Chief executive Miles Hurrell said Fonterra had narrowed its forecast farmgate milk price range to between $7.50 and $8.10 per kilo of milk solids (kgMS), with the midpoint up 30 cents to $7.80 from its December forecast.

He said the co-op’s performance had been driven by higher margins and sales volumes.

Dairy giant Fonterra has posted a substantial annual loss when it released its financial results.

“While supply and demand dynamics remain finely balanced, with continuing global uncertainty, we are now well progressed through the season. “

Underlying profit from its ingredients, foodservice and consumer businesses fell overall by $154m to $102m, which was dragged down by a significant $212m drop in the ingredients business to $81m.

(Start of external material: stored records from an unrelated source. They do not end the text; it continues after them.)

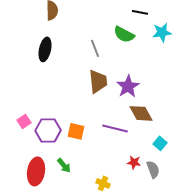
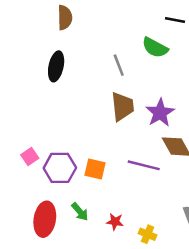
red star: (134, 162) -> (115, 222), moved
yellow cross: (103, 183) -> (147, 234), moved

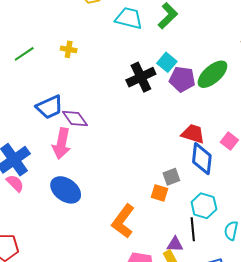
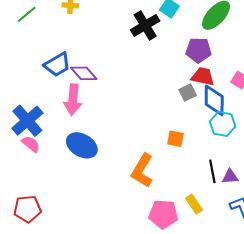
purple pentagon: (182, 79) -> (199, 50), moved
gray square: (171, 177) -> (188, 93), moved
cyan hexagon: (204, 206) -> (223, 124), moved
purple triangle: (175, 244) -> (230, 177), moved

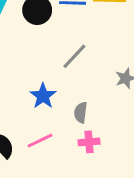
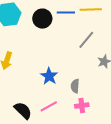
gray line: (74, 56) -> (86, 40), moved

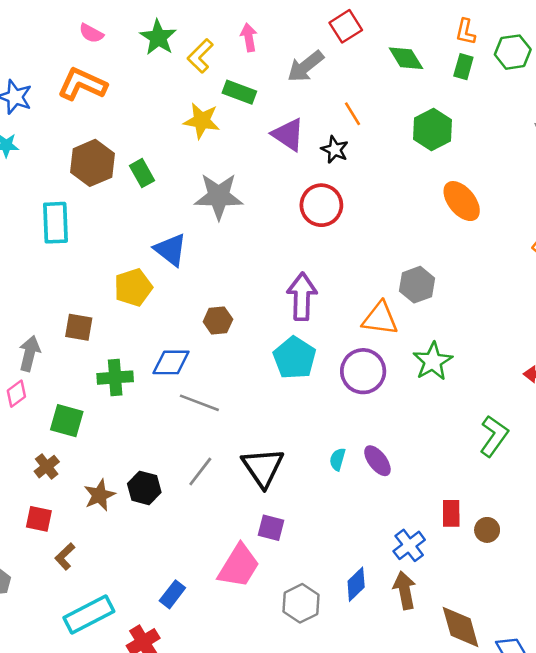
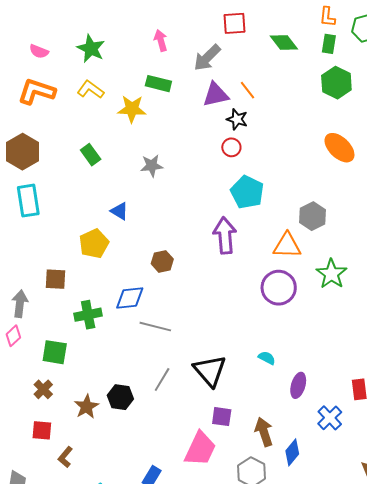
red square: (346, 26) -> (235, 23), turned 35
yellow L-shape: (200, 56) -> (91, 90), moved, turned 88
green hexagon: (433, 130) -> (336, 83), moved
purple triangle: (288, 135) -> (216, 95), moved, turned -40
brown hexagon: (93, 163) -> (23, 152), moved
gray star: (219, 196) -> (152, 166), size x0.6
red circle: (321, 205) -> (231, 147), moved, size x0.6
blue triangle: (171, 250) -> (119, 211), size x0.7
cyan pentagon: (294, 358) -> (247, 192), moved
cyan semicircle: (337, 459) -> (267, 358), turned 108
purple ellipse: (377, 461) -> (298, 385), moved, turned 60
brown arrow: (405, 590) -> (264, 432), moved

However, weaker core earnings were more than offset by a $230m gain in the global markets business to $380m, alongside a $94m gain in the Greater China business to $232m.

“At the same time, our balance sheet position remains resilient, with our strong underlying performance and low debt position helping to further lower our financing costs this year,” Hurrell said.

Fonterra has reported a return on capital over the past 12 months of 13.4 percent, up from 8.6 percent.

The co-op also returned $804m to farmer shareholders and unit holders following the divestment of its Soprole business. It also completed the sale of DPA Brazil JV with Nestlé to Lactalis. 

Hurrell said Fonterra was also working with farmers and customers to reduce on-farm emissions targets and remained focused on reducing costs across the business.

“Operating expenses for continuing operations are up $52 million on last year after removing the impact of FY23 impairments, due to increased labour costs, professional fees and investment in IT infrastructure,” he said.

“In February, we announced plans to merge our Australia and Fonterra Brands New Zealand businesses from 1 May. These two units share many similarities, and we expect the integration to create scale efficiencies.

“We’ve also deployed a new technology within our manufacturing base which has unlocked 8000 MT additional production capacity for our high-value UHT cream.”

Hurrell said global inflationary pressures were easing, while Fonterra was prepared to manage disruptions resulting from ongoing geopolitical volatility

“Our partnership with Kotahi and diversification across markets means we’re well prepared for disruption in global supply chains or changes in demand from key importing regions.”